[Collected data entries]
------------

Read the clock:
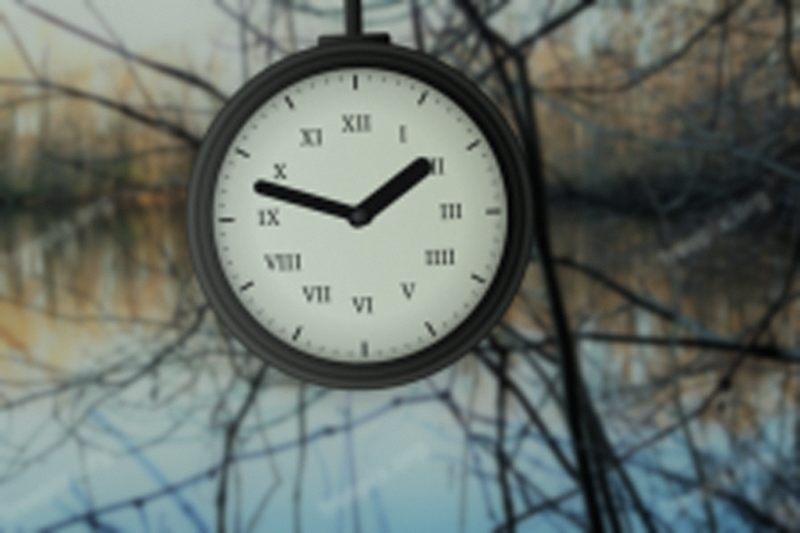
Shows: 1:48
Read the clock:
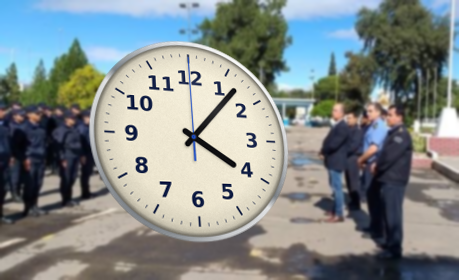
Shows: 4:07:00
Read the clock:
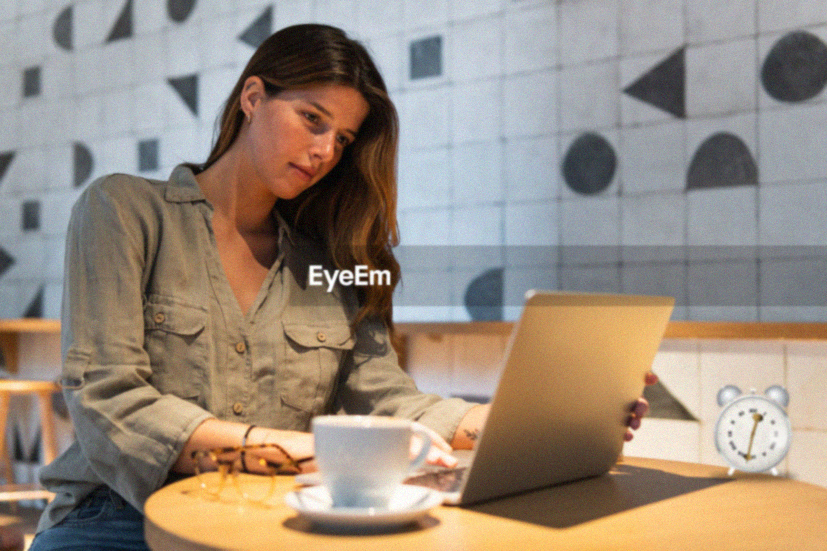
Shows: 12:32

------------

▸ **BRIEF**:
Pull out every line of text from the items above, word for word, and omit the pictures.

▸ **FINAL ANSWER**:
Read the clock:
Shows: 1:48
Read the clock:
Shows: 4:07:00
Read the clock:
Shows: 12:32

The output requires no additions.